What is a Superannuation (Super) Split?
The Family Law Act was amended in December 2002 to include super as property of the marriage (or now de facto relationship) and to provide for the making of orders or agreements dividing or splitting super interests and for a mechanism for their valuation.

How is the Super split?

Because super has so many different manifestations it is impossible to formulate an overall approach to be taken in determining the role either party’s entitlements are to play in the division of the assets. An experienced family law solicitor will be able to advise you of whether you can make a claim to your ex partner’s superannuation and if so the approximate amount you should be entitled to.

In many instances no splitting order or agreement will be requested, but a party’s entitlement will be adjusted by adjustment of other property. For example the family home might be transferred to the wife in which to raise the children whilst the husband retains his super and other assets if he prefers not to sell the home to get his cash share and prefers to keep his super intact.

What are the types of Super?

An accumulation fund -where the final benefit depends on contributions and earnings are straightforward and require no valuation -is readily the subject of splitting orders. You may have a defined benefit fund or an accumulation fund or a hybrid of both. Most people have accumulation funds.

However if the super is in the form of a pension that cannot be converted to cash at any time, then it can only sensibly be considered as a future needs or spousal maintenance factor in making an order in relation to other property, rather than part of the asset pie to divide up. There are instances however where agreements or orders have been made so that the fortnightly super payments have been divided between separated parties so that each get half of the fortnightly payments that were otherwise only payable to one of them.
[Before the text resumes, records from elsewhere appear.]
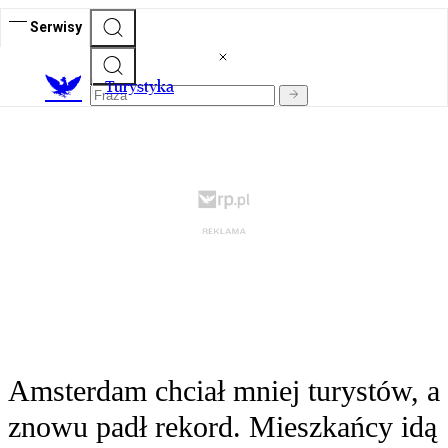
Serwisy
T
urystyka
Amsterdam chciał mniej turystów, a
znowu padł rekord. Mieszkańcy idą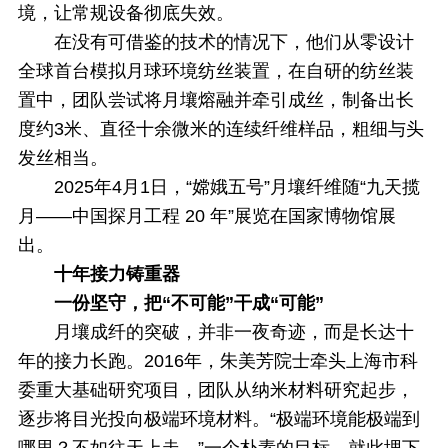
境，让常规设备彻底失效。
在没有可借鉴的技术的情况下，他们从零设计
全球首台模拟月球环境纺丝装置，在自研的纺丝装
置中，团队尝试将月壤熔融并牵引成丝，制备出长
度约3米、直径十余微米的连续纤维样品，粗细与头
发丝相当。
2025年4月1日，“嫦娥五号”月壤纤维随“九天揽
月——中国探月工程 20 年”展览在国家博物馆展
出。
十年接力铸重器
一份坚守，把“不可能”干成“可能”
月壤成纤的突破，并非一夜奇迹，而是长达十
年的接力长跑。
2016年，朱美芳院士牵头上海市科
委重大基础研究项目，团队从纳米材料研究起步，
逐步将目光投向极端环境材料。“极端环境能极端到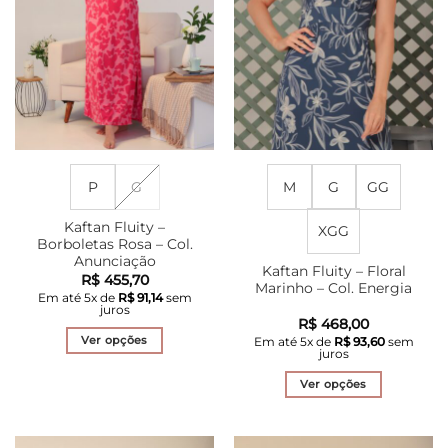
P
G
M
G
GG
Kaftan Fluity –
XGG
Borboletas Rosa – Col.
Anunciação
Kaftan Fluity – Floral
R$
455,70
Marinho – Col. Energia
Em até
5
x de
R$
91,14
sem
juros
R$
468,00
Ver opções
Em até
5
x de
R$
93,60
sem
juros
Este
produto
Ver opções
tem
Este
várias
produto
variantes.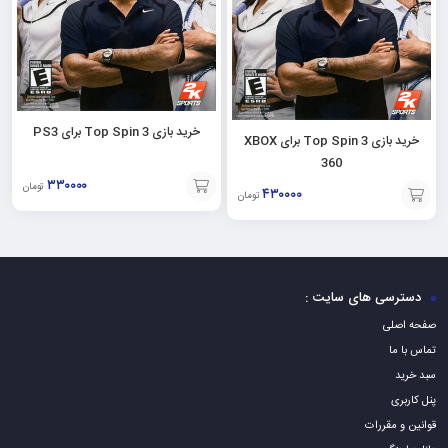
خرید بازی Top Spin 3 برای PS3
خرید بازی Top Spin 3 برای XBOX
360
۳۳۰۰۰۰
تومان
۴۳۰۰۰۰
تومان
افزودن
افزودن
به
به
سبد
سبد
دسترسی های سایت :
صفحه اصلی
تماس با ما
سبد خرید
پنل کاربری
قوانین و مقررات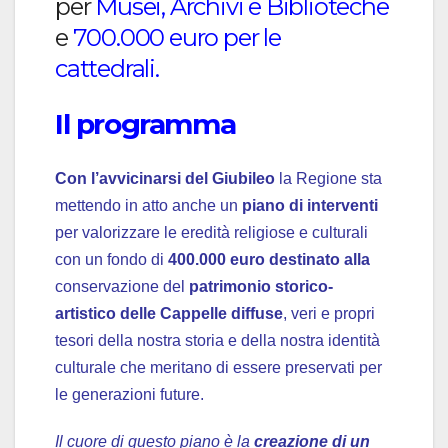
per
Musei, Archivi e Biblioteche
e
700.000 euro per le
cattedrali.
Il programma
Con l’avvicinarsi del Giubileo
la Regione sta
mettendo in atto anche un
piano di interventi
per valorizzare le eredità religiose e culturali
con un fondo di
400.000 euro destinato alla
conservazione del
patrimonio storico-
artistico delle Cappelle diffuse
, veri e propri
tesori della nostra storia e della nostra identità
culturale che meritano di essere preservati per
le generazioni future.
Il cuore di questo piano è la
creazione di un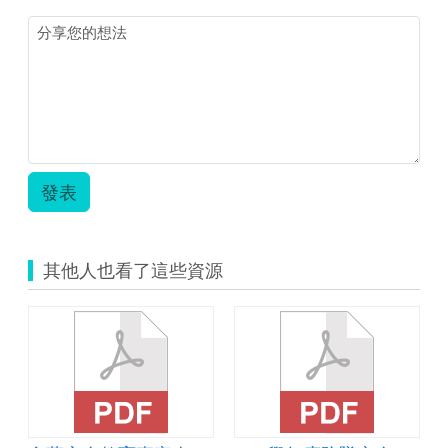
才
庫.pdf
發表
其他人也看了這些資源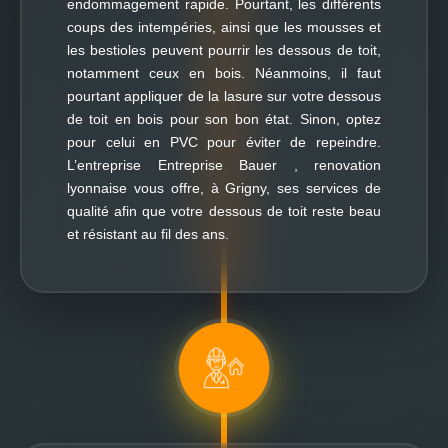
endommagement rapide. Pourtant, les différents
coups des intempéries, ainsi que les mousses et
les bestioles peuvent pourrir les dessous de toit,
notamment ceux en bois. Néanmoins, il faut
pourtant appliquer de la lasure sur votre dessous
de toit en bois pour son bon état. Sinon, optez
pour celui en PVC pour éviter de repeindre.
L’entreprise Entreprise Bauer , renovation
lyonnaise vous offre, à Grigny, ses services de
qualité afin que votre dessous de toit reste beau
et résistant au fil des ans.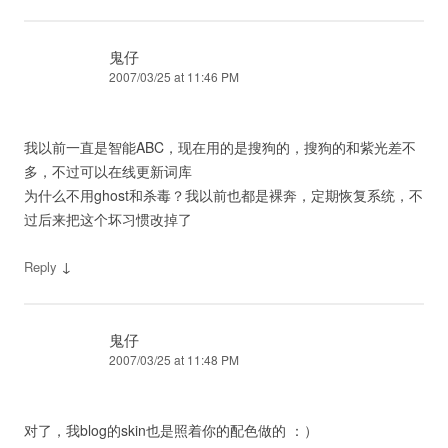
鬼仔
2007/03/25 at 11:46 PM
我以前一直是智能ABC，现在用的是搜狗的，搜狗的和紫光差不
多，不过可以在线更新词库
为什么不用ghost和杀毒？我以前也都是裸奔，定期恢复系统，不
过后来把这个坏习惯改掉了
↓
Reply
鬼仔
2007/03/25 at 11:48 PM
对了，我blog的skin也是照着你的配色做的 ：）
When can you cash out your Super?

Super divided between separated parties is “rolled over” or split so that a credit is put into one party’s super fund from the other party’s super fund. Just because you are separated it does not mean you can actually get the cash out of your super fund to be able to spend it. In normal circumstances you would only be able to redeem or cash out your super if you had retired, were moving overseas permanently or had a disability to prevent you from working as certified by a number of medical practitioners. There are some exceptions eg: financial hardship provided you satisfy the super fund criteria. The criteria most funds have is more than just being unable to pay some bills: each fund is different however. If you are successful in a financial hardship application, many super funds will allow a withdrawal of up to $10,000 once a year to assist with the financial hardship. To find out if you are eligible you would need to contact your super fund and ask for forms/criteria for withdrawal of super based on financial hardship.

Superannuation and Property Settlements: always get legal advice!
Over the years, superannuation has become an area of real significance in property settlement matters and close attention needs to be given to its true nature and value and each spouses’ contribution both direct and indirect to its acquisition and the weight that might be given to it when the court is making an order for the division of property. People will often overlook the fact that a super split made in their favor can not only benefit them in their retirement, but may be needed earlier if they can cash it out under financial hardship. Whenever looking at your family law entitlement as a whole, superannuation should not be ignored, even if you agree that your ex-partner and you are to keep your respective superannuation funds; there may still be justification for a greater share of the rest of the property if each of you are keeping your own funds. If not sure, always get legal advice.